[The records]

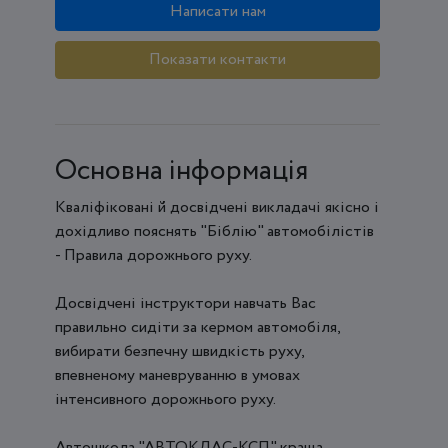
Написати нам
Показати контакти
Основна інформація
Кваліфіковані й досвідчені викладачі якісно і
дохідливо пояснять "Біблію" автомобілістів
- Правила дорожнього руху.
Досвідчені інструктори навчать Вас
правильно сидіти за кермом автомобіля,
вибирати безпечну швидкість руху,
впевненому маневруванню в умовах
інтенсивного дорожнього руху.
Автошкола "АВТОКЛАС-КСП" краща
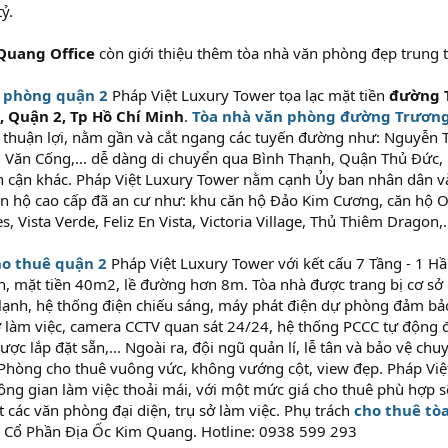
ỷ.
Quang Office
còn giới thiệu thêm tòa nhà văn phòng đẹp trung
 phòng quận 2
Pháp Việt Luxury Tower tọa lạc mặt tiền
đường 
, Quận 2, Tp Hồ Chí Minh
.
Tòa nhà văn phòng đường Trươn
rí thuận lợi, nằm gần và cắt ngang các tuyến đường như: Nguyễ
Văn Cống,... dễ dàng di chuyển qua Bình Thạnh, Quận Thủ Đức, 
n cận khác. Pháp Việt Luxury Tower nằm cạnh Ủy ban nhân dân và
ăn hộ cao cấp đã an cư như: khu căn hộ Đảo Kim Cương, căn hộ 
s, Vista Verde, Feliz En Vista, Victoria Village, Thủ Thiêm Dragon,.
o thuê quận 2
Pháp Việt Luxury Tower với kết cấu 7 Tầng - 1 Hầm
 mặt tiền 40m2, lề đường hơn 8m. Tòa nhà được trang bị cơ sở h
lạnh, hệ thống điện chiếu sáng, máy phát điện dự phòng đảm bả
 làm việc, camera CCTV quan sát 24/24, hệ thống PCCC tự động đ
ược lắp đặt sẵn,... Ngoài ra, đội ngũ quản lí, lễ tân và bảo vệ ch
 Phòng cho thuê vuông vức, không vướng cột, view đẹp. Pháp Việt
g gian làm việc thoải mái, với một mức giá cho thuê phù hợp sẽ 
 các văn phòng đại diện, trụ sở làm việc. Phụ trách
cho thuê tò
 Cổ Phần Địa Ốc Kim Quang. Hotline: 0938 599 293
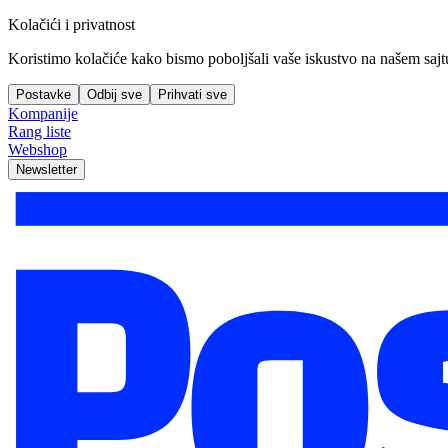
Kolačići i privatnost
Koristimo kolačiće kako bismo poboljšali vaše iskustvo na našem sajtu, 
Postavke
Odbij sve
Prihvati sve
Kompanije
Rang liste
Webshop
Newsletter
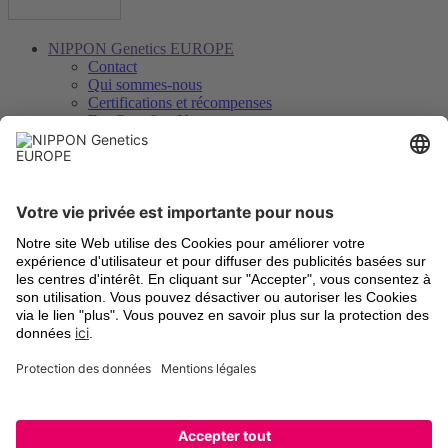
NIPPON Genetics EUROPE
Contact
Qui sommes-nous
Certifications et récompenses
FastGene® − Notre marque
Distributeurs
Savoir, téléchargements et service
Downloads
Vidéos
Certificats d’analyse
Enregistrement des instruments
Légal
Termes et Conditions
Frais d’expédition
Retour d’anciens appareils
Mentions légales
Paramètres des cookies
Déclaration de protection des données
Marques déposées
Newsletter et social
Inscription à la lettre d’information
LinkedIn
Facebook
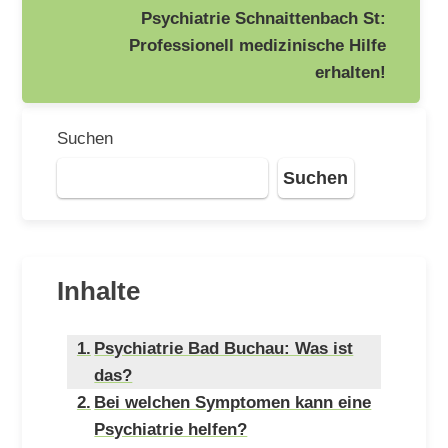
Psychiatrie Schnaittenbach St:
Professionell medizinische Hilfe
erhalten!
Suchen
Suchen
Inhalte
Psychiatrie Bad Buchau: Was ist
das?
Bei welchen Symptomen kann eine
Psychiatrie helfen?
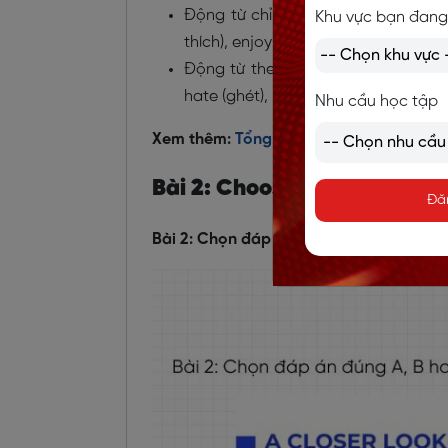
Động từ chỉ được theo bởi danh động
Khu vực bạn đang
thích), enjoy (thích thú, tận hưởng).
Động từ theo sau bởi cả danh động t
hate (ghét), prefer (thích hơn).
Nhu cầu học tập
Xem thêm:
Tổng hợp ngữ pháp tiếng An
Bài 2: Choose the correct a
Đă
Bài 2: Chọn đáp án đúng A, B hoặc C. (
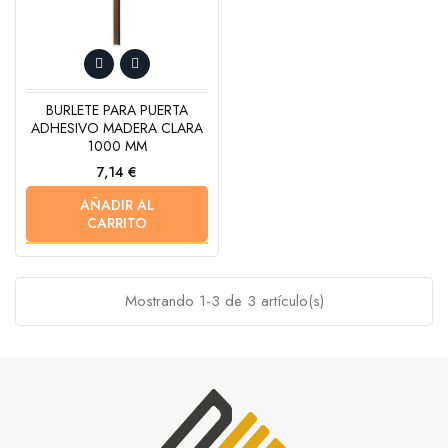
BURLETE PARA PUERTA
ADHESIVO MADERA CLARA
1000 MM
Precio
7,14 €
AÑADIR AL
CARRITO
Mostrando 1-3 de 3 artículo(s)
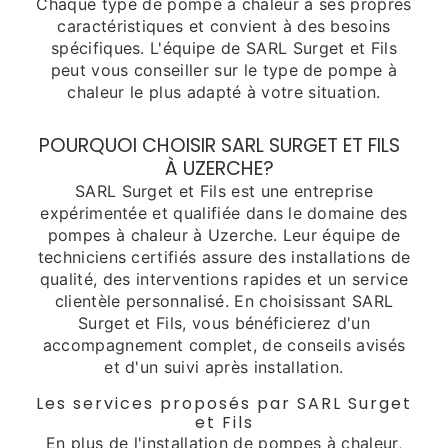
Chaque type de pompe à chaleur a ses propres
caractéristiques et convient à des besoins
spécifiques. L'équipe de SARL Surget et Fils
peut vous conseiller sur le type de pompe à
chaleur le plus adapté à votre situation.
POURQUOI CHOISIR SARL SURGET ET FILS
À UZERCHE?
SARL Surget et Fils est une entreprise
expérimentée et qualifiée dans le domaine des
pompes à chaleur à Uzerche. Leur équipe de
techniciens certifiés assure des installations de
qualité, des interventions rapides et un service
clientèle personnalisé. En choisissant SARL
Surget et Fils, vous bénéficierez d'un
accompagnement complet, de conseils avisés
et d'un suivi après installation.
Les services proposés par SARL Surget
et Fils
En plus de l'installation de pompes à chaleur,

[Work task]
Repeat every line of text in the records above in its original order, leaving out the pictures.

[Response to the exercise]
Написати нам
Показати контакти
Основна інформація
Кваліфіковані й досвідчені викладачі якісно і
дохідливо пояснять "Біблію" автомобілістів
- Правила дорожнього руху.
Досвідчені інструктори навчать Вас
правильно сидіти за кермом автомобіля,
вибирати безпечну швидкість руху,
впевненому маневруванню в умовах
інтенсивного дорожнього руху.
Автошкола "АВТОКЛАС-КСП" краща
ỷ.
Quang Office
còn giới thiệu thêm tòa nhà văn phòng đẹp trung
 phòng quận 2
Pháp Việt Luxury Tower tọa lạc mặt tiền
đường 
, Quận 2, Tp Hồ Chí Minh
.
Tòa nhà văn phòng đường Trươn
rí thuận lợi, nằm gần và cắt ngang các tuyến đường như: Nguyễ
Văn Cống,... dễ dàng di chuyển qua Bình Thạnh, Quận Thủ Đức, 
n cận khác. Pháp Việt Luxury Tower nằm cạnh Ủy ban nhân dân và
ăn hộ cao cấp đã an cư như: khu căn hộ Đảo Kim Cương, căn hộ 
s, Vista Verde, Feliz En Vista, Victoria Village, Thủ Thiêm Dragon,.
o thuê quận 2
Pháp Việt Luxury Tower với kết cấu 7 Tầng - 1 Hầm
 mặt tiền 40m2, lề đường hơn 8m. Tòa nhà được trang bị cơ sở h
lạnh, hệ thống điện chiếu sáng, máy phát điện dự phòng đảm bả
 làm việc, camera CCTV quan sát 24/24, hệ thống PCCC tự động đ
ược lắp đặt sẵn,... Ngoài ra, đội ngũ quản lí, lễ tân và bảo vệ ch
 Phòng cho thuê vuông vức, không vướng cột, view đẹp. Pháp Việt
g gian làm việc thoải mái, với một mức giá cho thuê phù hợp sẽ 
 các văn phòng đại diện, trụ sở làm việc. Phụ trách
cho thuê tò
 Cổ Phần Địa Ốc Kim Quang. Hotline: 0938 599 293
Kolačići i privatnost
Koristimo kolačiće kako bismo poboljšali vaše iskustvo na našem sajtu, 
Postavke
Odbij sve
Prihvati sve
Kompanije
Rang liste
Webshop
Newsletter
NIPPON Genetics EUROPE
Contact
Qui sommes-nous
Certifications et récompenses
FastGene® − Notre marque
Distributeurs
Savoir, téléchargements et service
Downloads
Vidéos
Certificats d’analyse
Enregistrement des instruments
Légal
Termes et Conditions
Frais d’expédition
Retour d’anciens appareils
Mentions légales
Paramètres des cookies
Déclaration de protection des données
Marques déposées
Newsletter et social
Inscription à la lettre d’information
LinkedIn
Facebook
Psychiatrie Schnaittenbach St:
Professionell medizinische Hilfe
erhalten!
Suchen
Suchen
Inhalte
Psychiatrie Bad Buchau: Was ist
das?
Bei welchen Symptomen kann eine
Psychiatrie helfen?
Động từ chỉ được theo bởi danh động
Khu vực bạn đang
thích), enjoy (thích thú, tận hưởng).
Động từ theo sau bởi cả danh động t
hate (ghét), prefer (thích hơn).
Nhu cầu học tập
Xem thêm:
Tổng hợp ngữ pháp tiếng An
Bài 2: Choose the correct a
Đă
Bài 2: Chọn đáp án đúng A, B hoặc C. (
BURLETE PARA PUERTA
ADHESIVO MADERA CLARA
1000 MM
Precio
7,14 €
AÑADIR AL
CARRITO
Mostrando 1-3 de 3 artículo(s)
Chaque type de pompe à chaleur a ses propres
caractéristiques et convient à des besoins
spécifiques. L'équipe de SARL Surget et Fils
peut vous conseiller sur le type de pompe à
chaleur le plus adapté à votre situation.
POURQUOI CHOISIR SARL SURGET ET FILS
À UZERCHE?
SARL Surget et Fils est une entreprise
expérimentée et qualifiée dans le domaine des
pompes à chaleur à Uzerche. Leur équipe de
techniciens certifiés assure des installations de
qualité, des interventions rapides et un service
clientèle personnalisé. En choisissant SARL
Surget et Fils, vous bénéficierez d'un
accompagnement complet, de conseils avisés
et d'un suivi après installation.
Les services proposés par SARL Surget
et Fils
En plus de l'installation de pompes à chaleur,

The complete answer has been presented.